*** Opening of SUPPLIED RECORDS ***

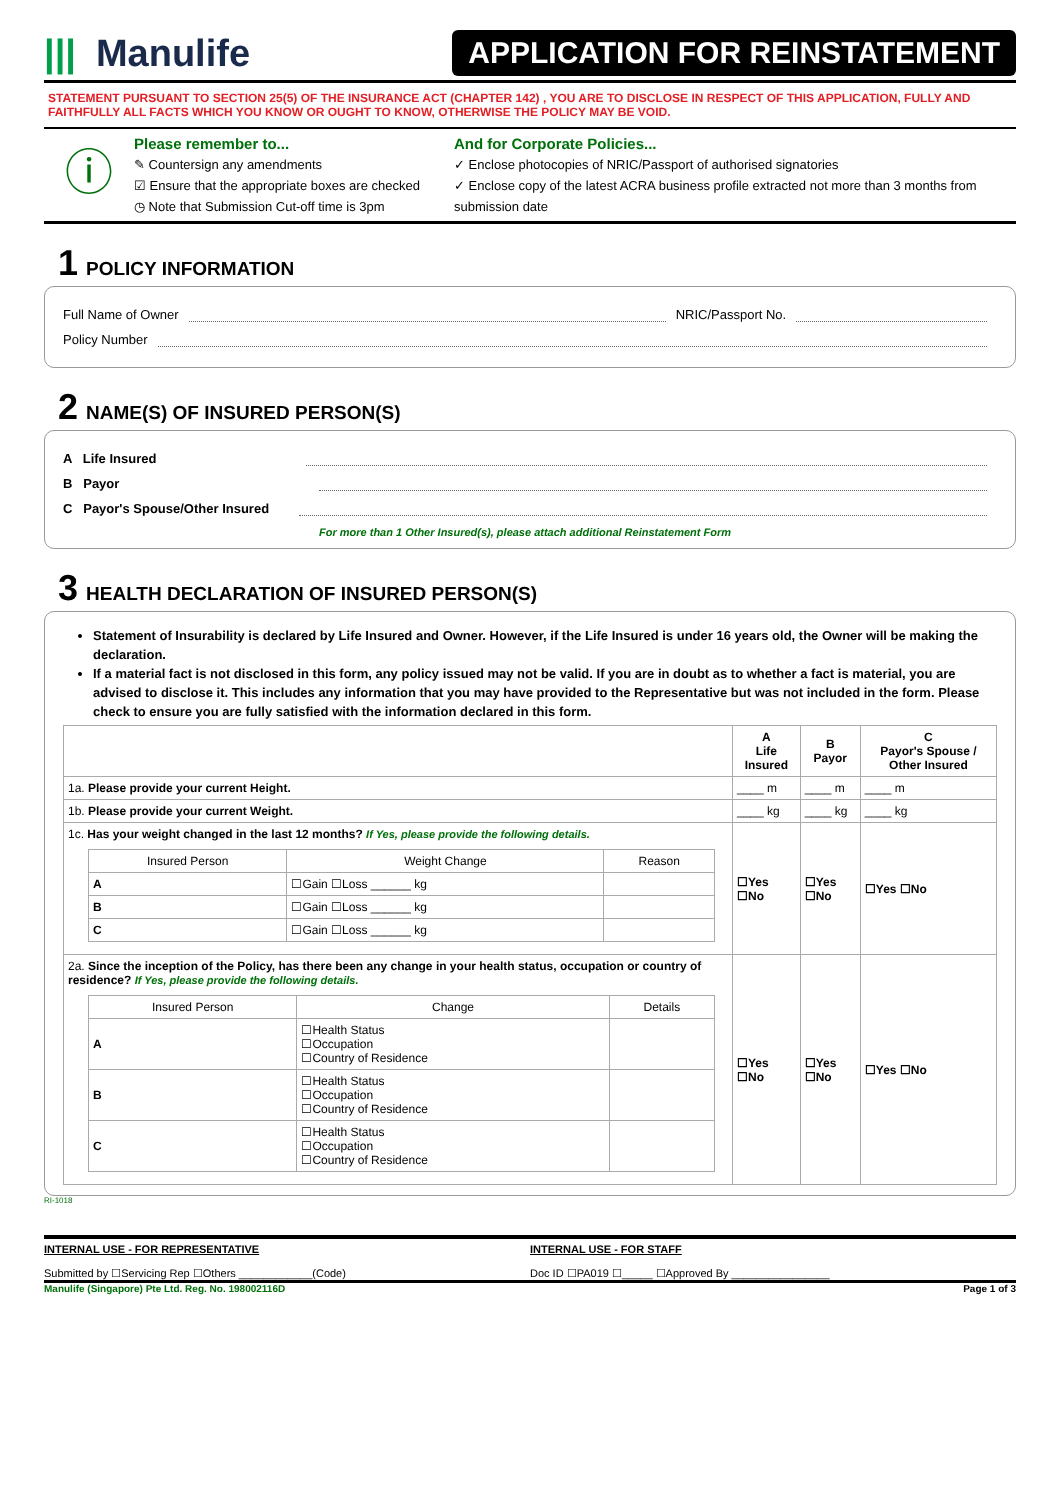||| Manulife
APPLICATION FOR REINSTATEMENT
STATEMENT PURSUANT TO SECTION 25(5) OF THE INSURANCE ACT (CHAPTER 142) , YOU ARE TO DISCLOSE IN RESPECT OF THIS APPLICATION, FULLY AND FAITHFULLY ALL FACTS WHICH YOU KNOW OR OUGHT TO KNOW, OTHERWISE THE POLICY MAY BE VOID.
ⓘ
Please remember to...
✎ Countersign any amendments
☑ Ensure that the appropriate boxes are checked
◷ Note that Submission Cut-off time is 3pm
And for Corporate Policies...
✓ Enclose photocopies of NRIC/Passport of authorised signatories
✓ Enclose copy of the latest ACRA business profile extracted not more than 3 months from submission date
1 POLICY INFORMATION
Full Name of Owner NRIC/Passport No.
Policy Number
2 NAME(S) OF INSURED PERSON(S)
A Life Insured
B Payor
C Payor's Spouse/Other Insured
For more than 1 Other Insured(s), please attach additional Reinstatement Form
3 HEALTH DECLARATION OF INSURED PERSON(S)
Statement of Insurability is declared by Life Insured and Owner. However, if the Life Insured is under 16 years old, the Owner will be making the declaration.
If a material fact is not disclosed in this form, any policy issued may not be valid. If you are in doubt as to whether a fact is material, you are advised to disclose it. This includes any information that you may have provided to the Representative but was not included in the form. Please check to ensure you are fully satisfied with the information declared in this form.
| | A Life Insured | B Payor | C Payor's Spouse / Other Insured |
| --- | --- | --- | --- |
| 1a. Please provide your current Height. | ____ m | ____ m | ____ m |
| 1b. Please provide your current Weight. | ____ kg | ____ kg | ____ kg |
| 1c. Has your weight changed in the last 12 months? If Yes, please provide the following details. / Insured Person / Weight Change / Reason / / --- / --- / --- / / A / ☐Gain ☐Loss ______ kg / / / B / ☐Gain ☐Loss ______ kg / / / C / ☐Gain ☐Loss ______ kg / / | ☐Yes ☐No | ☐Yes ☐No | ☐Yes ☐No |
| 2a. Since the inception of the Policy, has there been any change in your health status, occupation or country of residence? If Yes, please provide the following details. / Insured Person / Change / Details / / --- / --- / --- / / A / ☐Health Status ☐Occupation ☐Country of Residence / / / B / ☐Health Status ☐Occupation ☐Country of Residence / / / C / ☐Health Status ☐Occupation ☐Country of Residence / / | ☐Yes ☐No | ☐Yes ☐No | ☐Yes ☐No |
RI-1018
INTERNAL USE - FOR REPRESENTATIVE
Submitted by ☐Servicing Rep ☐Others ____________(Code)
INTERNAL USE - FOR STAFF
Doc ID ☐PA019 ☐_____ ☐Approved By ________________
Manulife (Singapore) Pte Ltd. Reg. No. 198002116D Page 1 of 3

*** Close of SUPPLIED RECORDS ***

TASK BRIEF: Reproduce word for word the material above, starting with the line that has "of authorised signatories" and stopping after the line that has "Statement of Insurability".

SOLUTION TO THE EXERCISE:
✓ Enclose photocopies of NRIC/Passport of authorised signatories
✓ Enclose copy of the latest ACRA business profile extracted not more than 3 months from submission date
1 POLICY INFORMATION
Full Name of Owner NRIC/Passport No.
Policy Number
2 NAME(S) OF INSURED PERSON(S)
A Life Insured
B Payor
C Payor's Spouse/Other Insured
For more than 1 Other Insured(s), please attach additional Reinstatement Form
3 HEALTH DECLARATION OF INSURED PERSON(S)
Statement of Insurability is declared by Life Insured and Owner. However, if the Life Insured is under 16 years old, the Owner will be making the declaration.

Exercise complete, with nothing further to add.